Collected data entries:
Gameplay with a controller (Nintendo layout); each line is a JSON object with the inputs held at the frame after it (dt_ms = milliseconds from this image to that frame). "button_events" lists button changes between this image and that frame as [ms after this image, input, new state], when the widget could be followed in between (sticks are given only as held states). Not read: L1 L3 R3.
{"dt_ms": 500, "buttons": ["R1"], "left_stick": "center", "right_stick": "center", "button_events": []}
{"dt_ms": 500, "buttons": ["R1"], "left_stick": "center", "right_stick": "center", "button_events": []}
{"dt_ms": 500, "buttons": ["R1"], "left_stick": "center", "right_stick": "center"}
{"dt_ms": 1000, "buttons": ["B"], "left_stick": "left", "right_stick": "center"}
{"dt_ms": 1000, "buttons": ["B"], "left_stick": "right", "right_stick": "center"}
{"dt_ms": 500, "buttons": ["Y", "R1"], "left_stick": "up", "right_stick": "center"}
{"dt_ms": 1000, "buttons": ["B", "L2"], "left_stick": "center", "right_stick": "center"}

== REQUIREMENT ==
The entire set of records should be returned exactly.

== YOUR RESPONSE ==
Gameplay with a controller (Nintendo layout); each line is a JSON object with the inputs held at the frame after it (dt_ms = milliseconds from this image to that frame). "button_events" lists button changes between this image and that frame as [ms after this image, input, new state], when the widget could be followed in between (sticks are given only as held states). Not read: L1 L3 R3.
{"dt_ms": 500, "buttons": ["R1"], "left_stick": "center", "right_stick": "center", "button_events": []}
{"dt_ms": 500, "buttons": ["R1"], "left_stick": "center", "right_stick": "center", "button_events": []}
{"dt_ms": 500, "buttons": ["R1"], "left_stick": "center", "right_stick": "center"}
{"dt_ms": 1000, "buttons": ["B"], "left_stick": "left", "right_stick": "center"}
{"dt_ms": 1000, "buttons": ["B"], "left_stick": "right", "right_stick": "center"}
{"dt_ms": 500, "buttons": ["Y", "R1"], "left_stick": "up", "right_stick": "center"}
{"dt_ms": 1000, "buttons": ["B", "L2"], "left_stick": "center", "right_stick": "center"}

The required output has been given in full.